**Challenges**
1 - In the essay on Muslim American life after 9/11, about how many followers does Islam have worldwide?
2 - Condense the paragraph of the essay on Muslim American life after 9/11 that begins "The days after 9/11" into a short bulleted list that keeps its main facts.
3 - Continue the essay on Muslim American life after 9/11 from its last sentence, in the same first-person voice.

**Text segment**
▼▼▼

By: Mohamed Ghumrawi, Ph.D. student in International Relations
Islam is the fastest growing religion in the world. Yet here in the United States, it seems that Islam has become a topic filled with generalizations and misunderstandings. The events that took place on Sept. 11, 2001, not only changed the life of every American, they also dramatically changed the life of every Muslim American.
The days after 9/11 were the first times I ever experienced discrimination based on my religion. A classmate called me a “terrorist” once the names of the 19 hijackers were released. Since then, I have experienced the emergence of these so-called “Muslim” groups, such as Al-Qaeda and ISIS, claiming to be fighting in the name of Islam and Muslims everywhere.
I have pondered how the religion I was raised believing in as a child could possibly be the foundation for such horrendous acts. How can a religion with approximately 1.8 billion followers around the globe be considered violent?
The Islam I knew taught me to be peaceful, loving and open-minded; to respect my parents, respect my elders, and above all, to gain a knowledge and understanding of the world around me. Contrary to all of this, I saw the emergence and continued increase in anti-Muslim and anti-Islamic rhetoric in the United States.

▲▲▲

**Data segment**

▼▼▼

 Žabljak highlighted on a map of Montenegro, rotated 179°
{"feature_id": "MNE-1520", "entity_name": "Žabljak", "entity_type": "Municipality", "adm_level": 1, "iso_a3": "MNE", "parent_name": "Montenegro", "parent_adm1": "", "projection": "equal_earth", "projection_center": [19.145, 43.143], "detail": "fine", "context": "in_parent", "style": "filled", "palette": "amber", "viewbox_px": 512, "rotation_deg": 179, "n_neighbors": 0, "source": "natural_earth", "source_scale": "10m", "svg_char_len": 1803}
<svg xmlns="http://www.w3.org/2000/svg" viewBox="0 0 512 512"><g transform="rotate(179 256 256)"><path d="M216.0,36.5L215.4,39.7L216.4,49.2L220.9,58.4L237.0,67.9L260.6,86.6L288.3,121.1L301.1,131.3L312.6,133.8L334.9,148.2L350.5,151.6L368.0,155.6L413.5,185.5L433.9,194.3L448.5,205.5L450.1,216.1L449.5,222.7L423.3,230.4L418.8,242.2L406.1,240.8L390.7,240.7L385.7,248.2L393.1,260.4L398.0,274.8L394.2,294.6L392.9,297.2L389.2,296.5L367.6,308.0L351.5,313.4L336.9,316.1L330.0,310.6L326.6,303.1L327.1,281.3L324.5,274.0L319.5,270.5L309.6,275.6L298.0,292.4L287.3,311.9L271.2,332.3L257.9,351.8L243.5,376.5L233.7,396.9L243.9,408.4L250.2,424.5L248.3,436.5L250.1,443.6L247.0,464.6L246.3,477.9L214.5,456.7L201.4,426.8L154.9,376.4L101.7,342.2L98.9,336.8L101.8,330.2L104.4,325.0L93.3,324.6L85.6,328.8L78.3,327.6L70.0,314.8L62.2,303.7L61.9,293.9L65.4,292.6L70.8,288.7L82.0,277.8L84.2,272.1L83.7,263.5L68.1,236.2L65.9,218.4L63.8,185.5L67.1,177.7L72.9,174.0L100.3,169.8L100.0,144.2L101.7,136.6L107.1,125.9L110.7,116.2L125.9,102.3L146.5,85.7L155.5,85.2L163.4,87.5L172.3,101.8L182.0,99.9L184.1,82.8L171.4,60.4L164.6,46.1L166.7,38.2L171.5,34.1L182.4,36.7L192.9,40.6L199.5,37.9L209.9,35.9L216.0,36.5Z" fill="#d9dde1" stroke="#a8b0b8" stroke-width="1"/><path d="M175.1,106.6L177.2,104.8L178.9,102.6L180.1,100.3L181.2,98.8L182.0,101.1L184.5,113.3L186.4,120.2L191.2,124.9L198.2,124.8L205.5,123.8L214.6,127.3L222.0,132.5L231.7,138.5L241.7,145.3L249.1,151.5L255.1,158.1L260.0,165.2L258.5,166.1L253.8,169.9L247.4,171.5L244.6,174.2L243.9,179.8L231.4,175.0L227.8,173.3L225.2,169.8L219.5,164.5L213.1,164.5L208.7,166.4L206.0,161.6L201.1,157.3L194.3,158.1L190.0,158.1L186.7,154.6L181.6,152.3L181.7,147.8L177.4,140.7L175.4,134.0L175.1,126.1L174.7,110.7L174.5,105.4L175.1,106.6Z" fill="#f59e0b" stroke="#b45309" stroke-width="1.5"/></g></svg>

▲▲▲

**Replies**
1 - Approximately 1.8 billion.

2 -
- The days after 9/11 brought the writer's first experience of religious discrimination.
- A classmate called the writer a "terrorist" once the names of the 19 hijackers were released.
- Since then, the writer has watched so-called "Muslim" groups such as Al-Qaeda and ISIS emerge, claiming to fight in the name of Islam and Muslims everywhere.

3 -
As the years passed, I would eventually come to FIU as an undergraduate student. The mere fact that my name was Mohamed was enough to initiate a conversation. I suddenly found myself as a “defender” of Islam, battling stereotypes, generalizations and misinformation that became ubiquitous within Western media. I realized that Islam had been hijacked, and it was my obligation to set the record straight.
This year’s Geopolitical Summit — Contemporary Global Islam: Confronting Islamophobia in the U.S. and Abroad – is a perfect example of the kind of broad dialogue that is needed.
The media spreads a narrative which brings the most viewership, and politicians spread a narrative which brings them the most political gains. Consequently, these negative portrayals have led to an increase in Islamophobia within the United States and around the globe.
Presidential candidates openly state that a Muslim should never be president or that Muslims should be banned from entering the United States, all without any major consequences or without committing political suicide. Would the same be true if a different religious minority was targeted?
This is why it is so important for scholars, intellectuals and ordinary Muslims to push back against this rhetoric and initiate a discourse about Islam based on objective data and accurate facts.
Many Americans have never met a Muslim, let alone have a single Muslim friend. Starting the discussion about Islam and Islamophobia is a great way to promote greater understanding on a topic which is misunderstood not only in the United States, but in many parts of the world. It also exposes those who may otherwise never meet or speak with a Muslim to have an opportunity to do so.
It is time for Muslims to stand up and start combating the rise in Islamophobia based on false narratives, and it is time for those who may not be educated on Islam to start learning about it from an unbiased perspective.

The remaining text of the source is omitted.